I had the immense privilege of attending my first ever TEDWomen event earlier this month. I still find it hard to describe it in just a couple of words. It meant so much to me on so many levels. I will try to explain.

TEDWomen is the annual conference by TED that focuses on discussing the advancement of women in society. It brings together speakers from all over the world who tackle today’s social, political, environmental, and technological issues and offer solutions with their own doing. TED is a globally recognized platform that allows groundbreaking ideas to find their voice and spread their message across the globe through talks, podcasts, events, and online content.

Every TED event has a theme, and this year’s theme was Showing Up:

Imagine being in a room full of women and men who deeply care about and understand women’s advancement in society—advancement at work, at home, in their social environment, in their own selves. It was like being at a concert and singing each song with not just your voice, but with all the voices around you, too. The music reaching the sky. An endless symphony of possibility.

Here are my takeaways from this incredibly touching experience:

  • First, it is important that you focus on the seat at the table and find your voice. Then you must do something else: get a loudspeaker. Having a voice is an essential part of the equation. Try to be heard beyond the walls, borders, and barriers and reach those who need to hear you so that they will break into the room and start singing with you

  • When women’s voices and stories spread across the air, they turn into a choir, and the feeling of belonging and freedom is immense. I did feel this on my skin when we were all in the conference room, hundreds of us, all geared towards changing the future, ready to have an impact

  • Vulnerability, anger, empathy, and passion are incredibly powerful traits of every human being. Sadly, they have been negatively attributed to women for centuries, and we are now finally seeing a change in the narrative. Soraya Chemaly, author and journalist, gave us a powerful revelation of the disastrous effects of social construction of anger on women

  • Many talks left a scar on me. The experience of other people’s suffering in extreme circumstances took the stage and left many of us speechless. They told stories far and near, but all real and from planet Earth. It was painful but healing, too, for us as well as for those brave women “with the loudspeaker”; getting closer, suffering, sharing, and being aware are really the tools to become truly free. We should embrace all of these emotions and risk overexposure so that we are then able to move on and become more aware and empowered

  • Many if not all “women’s issues” are indeed people’s issues. What we need is what everyone needs. What we propose would benefit more than a half of the population!

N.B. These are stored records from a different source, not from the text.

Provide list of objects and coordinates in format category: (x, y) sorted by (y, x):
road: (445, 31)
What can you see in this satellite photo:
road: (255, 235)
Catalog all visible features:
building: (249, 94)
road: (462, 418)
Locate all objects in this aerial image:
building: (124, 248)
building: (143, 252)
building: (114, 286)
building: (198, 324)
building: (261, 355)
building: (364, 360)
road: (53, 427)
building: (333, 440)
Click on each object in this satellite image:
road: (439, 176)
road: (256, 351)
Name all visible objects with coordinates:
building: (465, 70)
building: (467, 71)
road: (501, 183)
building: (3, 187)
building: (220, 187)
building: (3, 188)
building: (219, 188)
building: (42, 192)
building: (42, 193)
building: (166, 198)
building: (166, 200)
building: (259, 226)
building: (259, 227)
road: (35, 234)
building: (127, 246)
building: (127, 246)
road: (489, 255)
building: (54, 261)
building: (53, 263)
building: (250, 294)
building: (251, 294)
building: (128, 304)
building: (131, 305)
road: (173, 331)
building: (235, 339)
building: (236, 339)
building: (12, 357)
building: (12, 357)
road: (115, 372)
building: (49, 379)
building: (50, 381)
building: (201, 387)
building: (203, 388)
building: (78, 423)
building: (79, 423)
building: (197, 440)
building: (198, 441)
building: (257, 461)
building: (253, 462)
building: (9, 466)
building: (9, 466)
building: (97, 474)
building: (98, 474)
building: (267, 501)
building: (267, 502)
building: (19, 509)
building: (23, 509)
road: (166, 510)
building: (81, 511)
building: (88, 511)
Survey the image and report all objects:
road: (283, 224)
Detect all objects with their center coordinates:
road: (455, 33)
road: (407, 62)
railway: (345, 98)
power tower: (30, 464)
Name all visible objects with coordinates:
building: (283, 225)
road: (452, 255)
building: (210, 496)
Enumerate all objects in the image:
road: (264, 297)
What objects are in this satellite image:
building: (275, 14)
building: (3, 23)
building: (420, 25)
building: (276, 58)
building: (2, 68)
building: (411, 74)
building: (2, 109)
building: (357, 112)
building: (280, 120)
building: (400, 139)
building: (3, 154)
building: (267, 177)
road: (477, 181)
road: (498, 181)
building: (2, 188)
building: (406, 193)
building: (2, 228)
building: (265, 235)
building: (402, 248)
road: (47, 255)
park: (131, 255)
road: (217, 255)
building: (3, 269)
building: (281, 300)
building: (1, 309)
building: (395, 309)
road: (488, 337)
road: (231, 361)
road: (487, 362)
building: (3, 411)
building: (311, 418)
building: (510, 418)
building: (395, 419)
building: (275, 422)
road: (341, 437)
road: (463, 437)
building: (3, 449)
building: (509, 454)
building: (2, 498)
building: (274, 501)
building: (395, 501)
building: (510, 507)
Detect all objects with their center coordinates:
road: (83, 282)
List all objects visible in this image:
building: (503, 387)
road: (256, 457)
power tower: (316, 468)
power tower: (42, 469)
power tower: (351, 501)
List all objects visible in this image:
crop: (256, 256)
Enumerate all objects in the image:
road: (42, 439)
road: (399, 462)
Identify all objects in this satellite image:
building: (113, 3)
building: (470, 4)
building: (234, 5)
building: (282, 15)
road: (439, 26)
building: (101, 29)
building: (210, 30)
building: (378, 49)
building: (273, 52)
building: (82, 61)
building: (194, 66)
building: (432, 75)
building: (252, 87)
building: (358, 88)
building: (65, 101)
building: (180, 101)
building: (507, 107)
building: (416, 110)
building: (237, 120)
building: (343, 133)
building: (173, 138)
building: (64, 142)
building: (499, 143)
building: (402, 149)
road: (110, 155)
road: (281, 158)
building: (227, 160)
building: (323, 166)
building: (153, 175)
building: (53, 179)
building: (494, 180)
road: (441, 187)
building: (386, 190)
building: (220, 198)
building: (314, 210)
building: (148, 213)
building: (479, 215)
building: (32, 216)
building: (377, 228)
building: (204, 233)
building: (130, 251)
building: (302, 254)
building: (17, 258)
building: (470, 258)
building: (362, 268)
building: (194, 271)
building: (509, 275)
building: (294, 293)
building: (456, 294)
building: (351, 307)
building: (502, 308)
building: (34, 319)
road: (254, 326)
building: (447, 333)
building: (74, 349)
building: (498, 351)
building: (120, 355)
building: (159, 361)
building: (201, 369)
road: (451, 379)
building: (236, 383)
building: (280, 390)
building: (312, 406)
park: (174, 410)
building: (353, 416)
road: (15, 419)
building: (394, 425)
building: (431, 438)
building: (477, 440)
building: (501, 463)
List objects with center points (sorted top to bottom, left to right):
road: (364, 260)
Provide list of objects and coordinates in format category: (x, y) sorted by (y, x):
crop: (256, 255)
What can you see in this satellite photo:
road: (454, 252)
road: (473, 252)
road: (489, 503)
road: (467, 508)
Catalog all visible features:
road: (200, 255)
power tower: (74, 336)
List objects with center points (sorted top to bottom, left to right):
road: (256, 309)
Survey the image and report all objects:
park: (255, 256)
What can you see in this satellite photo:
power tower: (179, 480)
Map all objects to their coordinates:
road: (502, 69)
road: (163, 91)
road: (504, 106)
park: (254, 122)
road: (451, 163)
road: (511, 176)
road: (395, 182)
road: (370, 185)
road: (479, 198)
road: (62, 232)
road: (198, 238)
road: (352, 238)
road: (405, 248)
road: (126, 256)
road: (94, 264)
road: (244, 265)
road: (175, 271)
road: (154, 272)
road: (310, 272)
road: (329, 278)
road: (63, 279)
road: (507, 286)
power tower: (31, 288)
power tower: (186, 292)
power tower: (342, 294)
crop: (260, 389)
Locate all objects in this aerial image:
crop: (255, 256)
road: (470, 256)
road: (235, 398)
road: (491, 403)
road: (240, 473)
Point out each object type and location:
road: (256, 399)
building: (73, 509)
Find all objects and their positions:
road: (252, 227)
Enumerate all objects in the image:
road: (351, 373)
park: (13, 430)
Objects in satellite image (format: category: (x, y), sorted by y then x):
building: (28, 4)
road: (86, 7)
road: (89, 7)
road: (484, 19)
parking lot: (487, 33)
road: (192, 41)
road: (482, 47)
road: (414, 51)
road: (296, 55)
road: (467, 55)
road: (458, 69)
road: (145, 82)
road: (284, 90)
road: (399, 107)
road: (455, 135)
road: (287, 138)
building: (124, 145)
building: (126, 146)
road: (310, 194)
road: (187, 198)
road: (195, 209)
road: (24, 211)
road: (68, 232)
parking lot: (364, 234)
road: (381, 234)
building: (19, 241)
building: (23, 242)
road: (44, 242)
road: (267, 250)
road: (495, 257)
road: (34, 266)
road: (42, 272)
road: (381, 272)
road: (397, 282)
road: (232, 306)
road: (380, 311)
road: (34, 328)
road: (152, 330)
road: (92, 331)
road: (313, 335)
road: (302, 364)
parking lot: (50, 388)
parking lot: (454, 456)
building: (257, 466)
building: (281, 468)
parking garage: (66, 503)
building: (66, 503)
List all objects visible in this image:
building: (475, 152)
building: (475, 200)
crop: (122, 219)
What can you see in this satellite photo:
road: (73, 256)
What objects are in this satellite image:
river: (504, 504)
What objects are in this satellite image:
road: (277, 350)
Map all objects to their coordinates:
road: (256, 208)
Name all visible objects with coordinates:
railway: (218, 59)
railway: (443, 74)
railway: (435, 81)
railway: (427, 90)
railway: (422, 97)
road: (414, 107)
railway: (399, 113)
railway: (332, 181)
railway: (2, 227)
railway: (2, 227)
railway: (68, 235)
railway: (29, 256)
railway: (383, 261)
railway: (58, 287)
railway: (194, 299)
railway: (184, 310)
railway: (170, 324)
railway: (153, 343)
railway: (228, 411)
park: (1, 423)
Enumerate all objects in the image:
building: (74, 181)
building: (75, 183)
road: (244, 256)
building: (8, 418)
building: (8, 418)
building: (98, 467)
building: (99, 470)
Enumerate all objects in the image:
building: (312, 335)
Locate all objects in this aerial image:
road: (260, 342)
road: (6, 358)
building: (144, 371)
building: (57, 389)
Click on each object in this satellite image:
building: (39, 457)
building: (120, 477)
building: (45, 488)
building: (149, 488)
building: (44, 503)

Organizations should change the way they look at us in the workplace and ensure they hear our concerns and proposals so that they can then implement change for everyone.

  • So many journeys of self-discovery lead us to become the person that we needed and did not have when we were little, or the one we wish we had had by our side through hard times and never found. This shows how powerful our intentions can be once we decide to change things for the better.

  • Empathy is one of the driving forces of success, for those who practice it and for those who receive it. Tarana Burke, activist and founder of the #MeToo movement, based her talk on this golden rule.

  • Taking structural biologist Karissa Sanbonmatsu’s words, all in all we are women “trying to figure out what it means to be a woman.” It is important to know that each of us is responsible for our future story. Each of us.

I will pick up my loudspeaker and continue to relay that TEDWomen was an incredible experience, and I hope you get a loudspeaker and share your voice, too.